Most operating system-based implementations allow RAIDs to be created from partitions rather than entire physical drives. For instance, an administrator could divide an odd number of disks into two partitions per disk, mirror partitions across disks and stripe a volume across the mirrored partitions to emulate a RAID 1E configuration. Using partitions in this way also allows mixing reliability levels on the same set of disks. For example, one could have a very robust RAID-1 partition for important files, and a less robust RAID-5 or RAID-0 partition for less important data. (Some high-end hardware controllers offer similar features, e.g. Intel Matrix RAID.) Using two partitions on the same drive in the same RAID is, however, dangerous. If, for example, a RAID 5 array is composed of four drives 250 + 250 + 250 + 500 GB, with the 500-GB drive split into two 250 GB partitions, a failure of this drive will remove two partitions from the array, causing all of the data held on it to be lost.

edit Hardware-based

Hardware RAID controllers use different, proprietary disk layouts, so it is not usually possible to span controllers from different manufacturers. They do not require processor resources, the BIOS can boot from them, and tighter integration with the device driver may offer better error handling.

A hardware implementation of RAID requires at least a special-purpose RAID controller. On a desktop system this may be a PCI expansion card, PCI-Express Expansion Card or built into the motherboard. Controllers supporting most types of drive may be used - IDE/ATA, SATA, SCSI, SSA, Fibre Channel, sometimes even a combination. The controller and disks may be in a stand-alone disk enclosure, rather than inside a computer. The enclosure may be directly attached to a computer, or connected via SAN. The controller hardware handles the management of the drives, and performs any parity calculations required by the chosen RAID level.

Most hardware implementations provide a read/write cache which, depending on the I/O workload, will improve performance. In most systems write cache may be non-volatile (i.e. battery-protected), so pending writes are not lost on a power failure.

Hardware implementations provide guaranteed performance, add no overhead to the local CPU complex and can support many operating systems, as the controller simply presents a logical disk to the operating system.

Hardware implementations also typically support hot swapping, allowing failed drives to be replaced while the system is running."

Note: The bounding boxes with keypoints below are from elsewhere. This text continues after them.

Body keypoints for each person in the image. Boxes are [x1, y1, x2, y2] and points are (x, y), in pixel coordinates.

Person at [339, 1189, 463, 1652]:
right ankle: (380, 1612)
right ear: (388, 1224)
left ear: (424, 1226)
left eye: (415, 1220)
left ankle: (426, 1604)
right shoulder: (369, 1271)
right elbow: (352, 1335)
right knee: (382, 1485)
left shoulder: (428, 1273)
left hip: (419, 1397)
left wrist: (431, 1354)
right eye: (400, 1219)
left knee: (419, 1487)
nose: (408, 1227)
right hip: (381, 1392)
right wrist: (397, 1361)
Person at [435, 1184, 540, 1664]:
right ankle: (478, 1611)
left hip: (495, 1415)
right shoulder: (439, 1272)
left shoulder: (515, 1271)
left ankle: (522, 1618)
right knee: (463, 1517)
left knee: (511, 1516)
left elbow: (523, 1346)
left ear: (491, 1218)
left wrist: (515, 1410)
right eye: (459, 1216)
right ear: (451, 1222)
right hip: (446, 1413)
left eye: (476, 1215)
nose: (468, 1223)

With regards to core segmentation, i'm not sure I follow the intent of the question. If you can describe some more, perhaps I can help answer.

Thanks,

Bill Sunderland

The primary target of our virtualization/consolidation efforts are in the non mission critical application space. We are currently virtualizing about 20VM's a week with a small team of around 5. The actual implementation of the VM is rather quick with our automated VM deployment capability. However, its the logistical aspects (sizing the VM, scheduling downtime to migrate, etc) of migrating an existing application over to a VM that takes most of the time. New VM's are rather quick. We have currently virtualized over 700VM's and expect to achieve 1200 by the end of the year. In the future, as new HA technologies and security enhancements evolve, we do expect to be able to virtualize all workloads to take advantage of the technical, manageability benefits it offers. For example, 0 downtime for hw refresh cycles and patches.